Start of Reading text
GERALDINE MUND, Bankruptcy Judge.
Defendants Andrews Kurth LLP, Michael D. Jewesson & Jon L. Dalberg ("Defendants") bring this motion for summary judgment ("MSJ") on grounds of in pari delicto.
Although the parties have a filed a significant amount of paper disputing what are "uncontroverted facts", most of the essential factual background for this motion is not in dispute:
Quality Home Loans, Inc. ("QHL") was formed in 2001 by John and Kitty Gaiser (the "Gaisers"), who each owned 50% of QHL. Its business was originating, servicing, buying and selling sub-prime mortgages.
To fund its business, QHL formed the plaintiffs in this adversary proceeding, QHL Holdings, Fund Ten, LLC ("Fund Ten") and Golden State T.D. Investments, LLC ("Golden State" and, with Fund Ten, the "Funds"). QHL was the initial Member and initial Manager of each Fund. See Amended and Restated Operating Agreement of Fund Ten dated 5/3/05 and Amended and Restated Operating Agreement of Golden State dated 3/31/05 (the "Operating Agreements"), which are Defendants' Exhibits A & B and Plaintiffs"
The Funds' stated purposes were "to acquire, hold and liquidate promissory notes secured by deeds of trust and mortgages to real property in the United States of America, and to distribute to the Members the Available Cash therefrom." Operating Agreements ¶ 2.4 (the "liquidate" purpose was only in Golden State's Operating Agreement.)
The Funds had no employees and were managed by QHL (which remained the only manager of each Fund through the events described herein) under the terms of Operating Agreements. The Operating Agreements gave QHL, as manager, authority to "manage and direct" the Funds (¶ 5.3), but required approval of a majority of member shares before the manager could act with respect to:
Operating Agreements ¶ 5.4 (provision C in brackets is only in Fund Ten's Operating Agreement).
In May and June of 2007 QHL and the Funds entered into three separate transactions: one with Silar Advisors, L.P., one with Pacificor, LLC and one with Bayview Financial, LP (the "Transactions"). Andrews Kurth was special counsel to QHL and the Funds (as well as another related entity) in the Transactions and issued opinions that were conditions to closing in each Transaction.
End of Reading text
Start of Stored records
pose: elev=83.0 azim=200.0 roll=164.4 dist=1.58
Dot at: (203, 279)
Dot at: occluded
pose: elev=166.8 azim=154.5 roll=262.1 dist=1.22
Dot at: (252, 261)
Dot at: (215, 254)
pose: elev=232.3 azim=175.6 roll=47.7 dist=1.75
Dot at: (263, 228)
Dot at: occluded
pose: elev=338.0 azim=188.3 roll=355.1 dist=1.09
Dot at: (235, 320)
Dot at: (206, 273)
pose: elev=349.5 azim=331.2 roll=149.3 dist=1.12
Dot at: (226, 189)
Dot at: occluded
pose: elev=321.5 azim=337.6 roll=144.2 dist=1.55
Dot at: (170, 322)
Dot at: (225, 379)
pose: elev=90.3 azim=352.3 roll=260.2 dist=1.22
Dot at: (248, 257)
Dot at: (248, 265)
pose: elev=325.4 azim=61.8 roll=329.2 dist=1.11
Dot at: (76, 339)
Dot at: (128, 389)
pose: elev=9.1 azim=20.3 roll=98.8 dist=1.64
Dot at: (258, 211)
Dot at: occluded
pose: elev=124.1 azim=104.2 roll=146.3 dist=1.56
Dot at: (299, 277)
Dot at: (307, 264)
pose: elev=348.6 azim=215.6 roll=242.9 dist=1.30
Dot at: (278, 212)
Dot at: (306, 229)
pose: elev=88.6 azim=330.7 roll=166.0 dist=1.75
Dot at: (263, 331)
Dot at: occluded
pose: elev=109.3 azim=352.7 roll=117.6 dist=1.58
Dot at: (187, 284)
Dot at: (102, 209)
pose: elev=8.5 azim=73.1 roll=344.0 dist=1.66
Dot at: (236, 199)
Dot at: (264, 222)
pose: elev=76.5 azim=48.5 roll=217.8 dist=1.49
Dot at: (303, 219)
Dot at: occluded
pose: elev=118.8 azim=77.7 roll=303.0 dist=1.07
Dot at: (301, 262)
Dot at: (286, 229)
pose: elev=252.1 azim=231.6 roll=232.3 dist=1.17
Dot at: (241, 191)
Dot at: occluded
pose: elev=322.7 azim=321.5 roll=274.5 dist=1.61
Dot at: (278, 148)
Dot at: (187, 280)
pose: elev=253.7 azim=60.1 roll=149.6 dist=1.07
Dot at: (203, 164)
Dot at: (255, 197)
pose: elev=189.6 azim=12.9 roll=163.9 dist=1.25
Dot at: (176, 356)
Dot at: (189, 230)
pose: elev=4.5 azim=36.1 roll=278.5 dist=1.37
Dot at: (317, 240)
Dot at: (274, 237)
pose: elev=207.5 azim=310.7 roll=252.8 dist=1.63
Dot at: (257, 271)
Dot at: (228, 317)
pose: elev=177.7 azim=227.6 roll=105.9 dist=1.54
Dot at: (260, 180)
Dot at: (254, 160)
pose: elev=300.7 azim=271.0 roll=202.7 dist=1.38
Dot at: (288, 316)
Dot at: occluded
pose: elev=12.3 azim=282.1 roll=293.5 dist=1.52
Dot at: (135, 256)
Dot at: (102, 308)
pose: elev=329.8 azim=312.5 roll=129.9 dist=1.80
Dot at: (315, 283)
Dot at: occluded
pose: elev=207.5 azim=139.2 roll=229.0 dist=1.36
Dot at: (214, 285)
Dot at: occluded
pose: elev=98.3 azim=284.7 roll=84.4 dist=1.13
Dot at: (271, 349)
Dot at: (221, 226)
End of Stored records
Stated exercise: Reproduce the passage of the bankruptcy opinion above that begins with the words containing "Although the parties" and ends with "selling sub-prime mortgages.".

Correct answer:
Although the parties have a filed a significant amount of paper disputing what are "uncontroverted facts", most of the essential factual background for this motion is not in dispute:
Quality Home Loans, Inc. ("QHL") was formed in 2001 by John and Kitty Gaiser (the "Gaisers"), who each owned 50% of QHL. Its business was originating, servicing, buying and selling sub-prime mortgages.